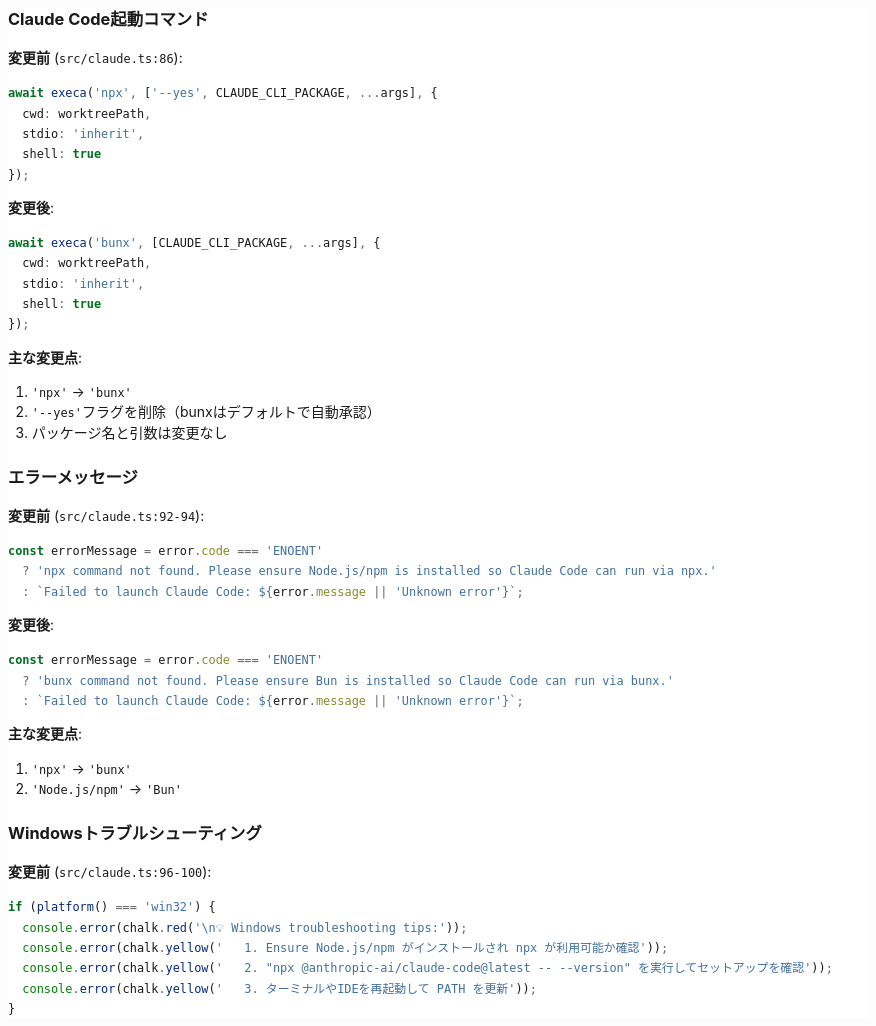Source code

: ### Claude Code起動コマンド

**変更前** (`src/claude.ts:86`):
```typescript
await execa('npx', ['--yes', CLAUDE_CLI_PACKAGE, ...args], {
  cwd: worktreePath,
  stdio: 'inherit',
  shell: true
});
```

**変更後**:
```typescript
await execa('bunx', [CLAUDE_CLI_PACKAGE, ...args], {
  cwd: worktreePath,
  stdio: 'inherit',
  shell: true
});
```

**主な変更点**:
1. `'npx'` → `'bunx'`
2. `'--yes'`フラグを削除（bunxはデフォルトで自動承認）
3. パッケージ名と引数は変更なし

### エラーメッセージ

**変更前** (`src/claude.ts:92-94`):
```typescript
const errorMessage = error.code === 'ENOENT'
  ? 'npx command not found. Please ensure Node.js/npm is installed so Claude Code can run via npx.'
  : `Failed to launch Claude Code: ${error.message || 'Unknown error'}`;
```

**変更後**:
```typescript
const errorMessage = error.code === 'ENOENT'
  ? 'bunx command not found. Please ensure Bun is installed so Claude Code can run via bunx.'
  : `Failed to launch Claude Code: ${error.message || 'Unknown error'}`;
```

**主な変更点**:
1. `'npx'` → `'bunx'`
2. `'Node.js/npm'` → `'Bun'`

### Windowsトラブルシューティング

**変更前** (`src/claude.ts:96-100`):
```typescript
if (platform() === 'win32') {
  console.error(chalk.red('\n💡 Windows troubleshooting tips:'));
  console.error(chalk.yellow('   1. Ensure Node.js/npm がインストールされ npx が利用可能か確認'));
  console.error(chalk.yellow('   2. "npx @anthropic-ai/claude-code@latest -- --version" を実行してセットアップを確認'));
  console.error(chalk.yellow('   3. ターミナルやIDEを再起動して PATH を更新'));
}
```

**WHAT TO PRODUCE**
Wherever the string "error" appears in the entries, copy that line.

**WRITTEN ANSWER**
const errorMessage = error.code === 'ENOENT'
  : `Failed to launch Claude Code: ${error.message || 'Unknown error'}`;
const errorMessage = error.code === 'ENOENT'
  : `Failed to launch Claude Code: ${error.message || 'Unknown error'}`;
  console.error(chalk.red('\n💡 Windows troubleshooting tips:'));
  console.error(chalk.yellow('   1. Ensure Node.js/npm がインストールされ npx が利用可能か確認'));
  console.error(chalk.yellow('   2. "npx @anthropic-ai/claude-code@latest -- --version" を実行してセットアップを確認'));
  console.error(chalk.yellow('   3. ターミナルやIDEを再起動して PATH を更新'));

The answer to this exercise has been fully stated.